A ver qué asociación puede presentar un número así de personas dedicadas al Señor en exclusiva, que no pocos tienen mucha categoría y podrían vivir muy cómodamente, que han renunciado a formar una familia propia, y aceptan obedecer y dedicar sus vidas a cualquiera, en cualquier lugar del mundo.
Y ahí están también esos millones de laicos con sus vidas de fe y dedicando muchas horas y días, en catequesis, en organizaciones de caridad, en apostolado seglar, visitando y atendiendo a enfermos, colaborando en comedores para niños pobres, en compromisos apostólicos, en misiones, aguantando persecuciones, incluso jugándose la vida y perdiéndola en muchos casos por manifestarse como cristianos. A pesar de todo, son el blanco de los que quisieran que la Iglesia desapareciese y cuanto antes, mejor.
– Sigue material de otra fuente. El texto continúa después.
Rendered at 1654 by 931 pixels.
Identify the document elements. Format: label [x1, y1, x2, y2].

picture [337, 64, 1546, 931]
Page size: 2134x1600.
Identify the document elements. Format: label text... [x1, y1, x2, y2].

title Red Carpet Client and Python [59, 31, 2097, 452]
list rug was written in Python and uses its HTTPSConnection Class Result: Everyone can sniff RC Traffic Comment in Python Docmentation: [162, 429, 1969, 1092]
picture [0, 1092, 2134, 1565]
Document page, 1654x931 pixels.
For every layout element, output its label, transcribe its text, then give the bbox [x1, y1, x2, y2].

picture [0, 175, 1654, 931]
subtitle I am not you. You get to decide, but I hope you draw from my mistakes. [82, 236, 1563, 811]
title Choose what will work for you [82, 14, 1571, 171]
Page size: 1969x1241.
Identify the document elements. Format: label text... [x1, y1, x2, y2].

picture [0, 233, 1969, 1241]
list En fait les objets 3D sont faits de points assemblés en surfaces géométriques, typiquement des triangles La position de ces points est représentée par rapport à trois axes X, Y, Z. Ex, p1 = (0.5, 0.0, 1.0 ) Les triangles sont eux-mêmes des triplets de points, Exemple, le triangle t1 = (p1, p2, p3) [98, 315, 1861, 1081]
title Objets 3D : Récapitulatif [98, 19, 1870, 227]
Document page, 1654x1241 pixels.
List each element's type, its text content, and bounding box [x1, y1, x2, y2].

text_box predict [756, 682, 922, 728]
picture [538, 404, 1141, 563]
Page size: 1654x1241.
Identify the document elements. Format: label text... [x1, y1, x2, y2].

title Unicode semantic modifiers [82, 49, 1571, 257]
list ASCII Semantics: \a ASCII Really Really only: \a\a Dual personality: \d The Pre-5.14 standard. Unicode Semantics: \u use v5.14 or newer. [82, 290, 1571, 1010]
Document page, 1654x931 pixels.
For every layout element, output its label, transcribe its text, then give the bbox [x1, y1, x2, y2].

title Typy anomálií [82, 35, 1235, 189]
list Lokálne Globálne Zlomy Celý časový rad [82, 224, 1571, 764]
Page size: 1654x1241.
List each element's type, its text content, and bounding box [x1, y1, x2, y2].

Naturalmente que tenemos defectos, y a veces defectos muy serios, incluso en personas muy significadas; pero quien se atreva a criticarla, que le eche la primera piedra. ¿Tenemos en cuenta que Jesús ha dicho: “No necesitan médico los que están fuertes, sino los que están mal; no he venido a llamar a justos, sino a pecadores" (Mc. 2, 17). Y pecadores somos todos. También los consagrados.
¿Que a algunos les gusta hurgar en la basura que hay en la Iglesia, como la hay en cualquier asociación? Sigan hurgando, no salgan del cuarto de la basura y seguro que hallarán mucha más basura de la que conocen, pero vean si en el cuarto de la basura que todos llevamos en nuestro interior hay algo parecido.
Queremos manifestar con la sangre de nuestro testimonio y con la cruz de nuestra vida, que queremos a Jesús, de manera que puedan preguntarnos como la niña del ejemplo: ¿es Ud. Jesús?